**Exercise**
Set down the entries again word for word, without any of the images.

**Data for processing**
****

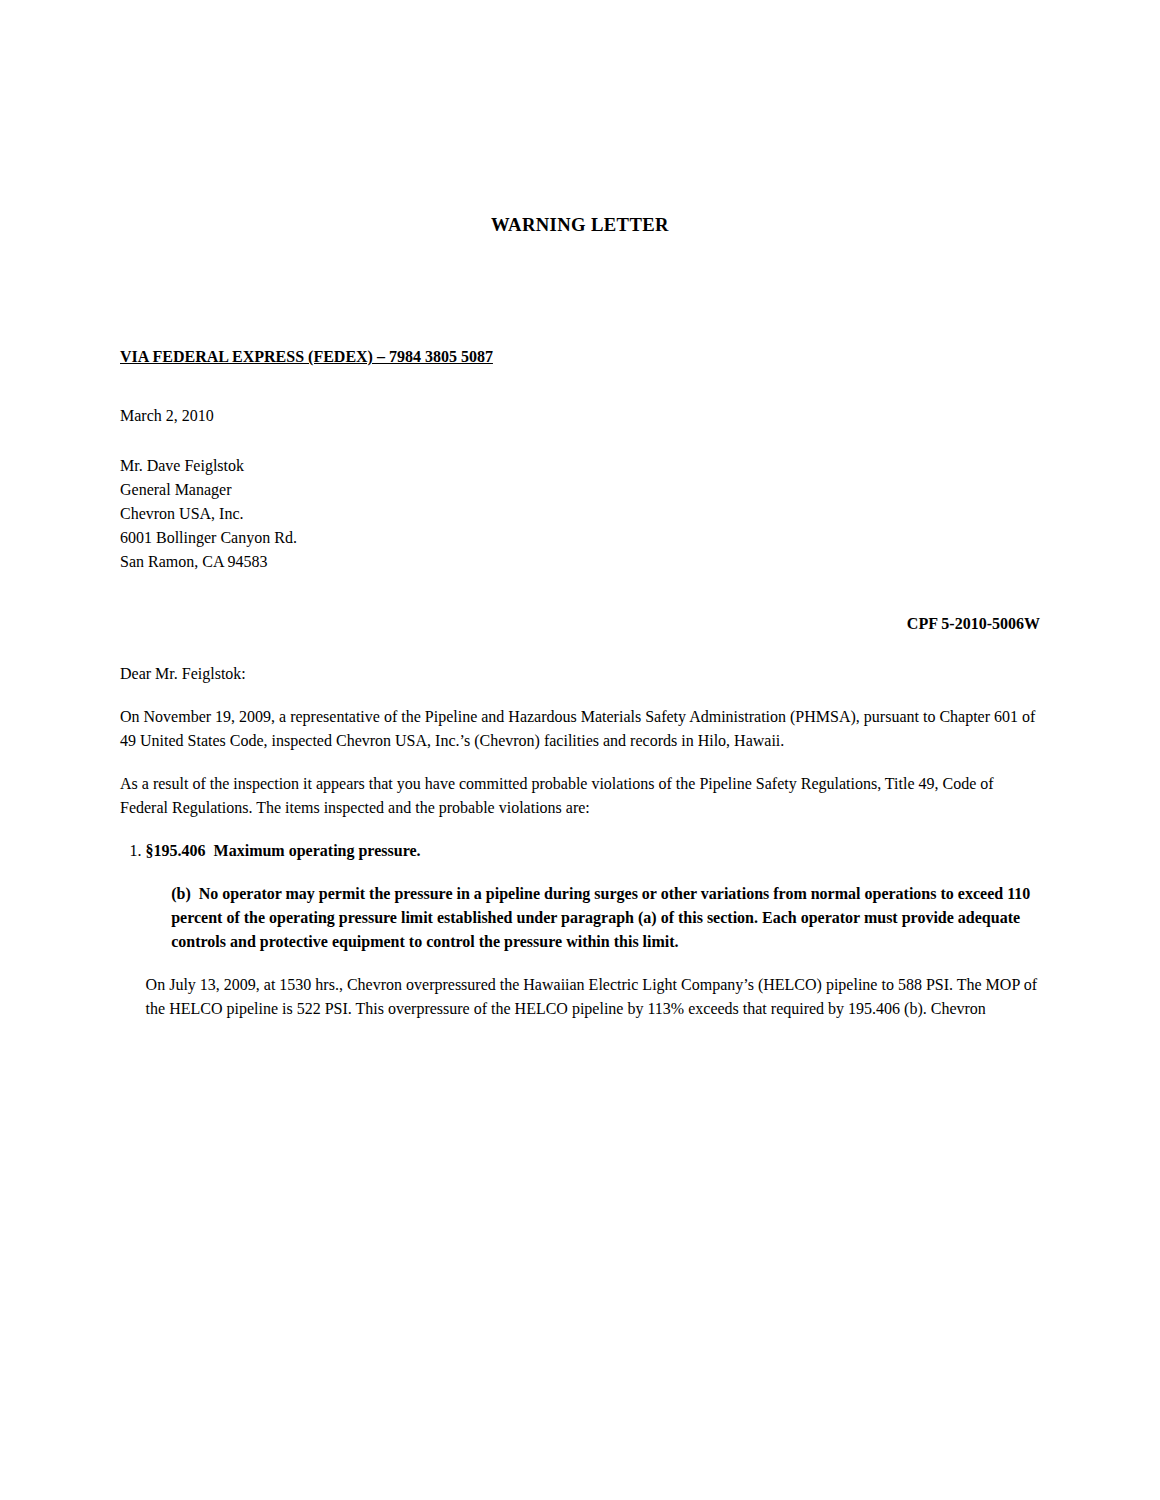WARNING LETTER
VIA FEDERAL EXPRESS (FEDEX) – 7984 3805 5087
March 2, 2010
Mr. Dave Feiglstok
General Manager
Chevron USA, Inc.
6001 Bollinger Canyon Rd.
San Ramon, CA 94583
CPF 5-2010-5006W
Dear Mr. Feiglstok:
On November 19, 2009, a representative of the Pipeline and Hazardous Materials Safety Administration (PHMSA), pursuant to Chapter 601 of 49 United States Code, inspected Chevron USA, Inc.’s (Chevron) facilities and records in Hilo, Hawaii.
As a result of the inspection it appears that you have committed probable violations of the Pipeline Safety Regulations, Title 49, Code of Federal Regulations. The items inspected and the probable violations are:
§195.406 Maximum operating pressure.
(b) No operator may permit the pressure in a pipeline during surges or other variations from normal operations to exceed 110 percent of the operating pressure limit established under paragraph (a) of this section. Each operator must provide adequate controls and protective equipment to control the pressure within this limit.
On July 13, 2009, at 1530 hrs., Chevron overpressured the Hawaiian Electric Light Company’s (HELCO) pipeline to 588 PSI. The MOP of the HELCO pipeline is 522 PSI. This overpressure of the HELCO pipeline by 113% exceeds that required by 195.406 (b). Chevron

****

**Solution below**
WARNING LETTER
VIA FEDERAL EXPRESS (FEDEX) – 7984 3805 5087
March 2, 2010
Mr. Dave Feiglstok
General Manager
Chevron USA, Inc.
6001 Bollinger Canyon Rd.
San Ramon, CA 94583
CPF 5-2010-5006W
Dear Mr. Feiglstok:
On November 19, 2009, a representative of the Pipeline and Hazardous Materials Safety Administration (PHMSA), pursuant to Chapter 601 of 49 United States Code, inspected Chevron USA, Inc.’s (Chevron) facilities and records in Hilo, Hawaii.
As a result of the inspection it appears that you have committed probable violations of the Pipeline Safety Regulations, Title 49, Code of Federal Regulations. The items inspected and the probable violations are:
§195.406 Maximum operating pressure.
(b) No operator may permit the pressure in a pipeline during surges or other variations from normal operations to exceed 110 percent of the operating pressure limit established under paragraph (a) of this section. Each operator must provide adequate controls and protective equipment to control the pressure within this limit.
On July 13, 2009, at 1530 hrs., Chevron overpressured the Hawaiian Electric Light Company’s (HELCO) pipeline to 588 PSI. The MOP of the HELCO pipeline is 522 PSI. This overpressure of the HELCO pipeline by 113% exceeds that required by 195.406 (b). Chevron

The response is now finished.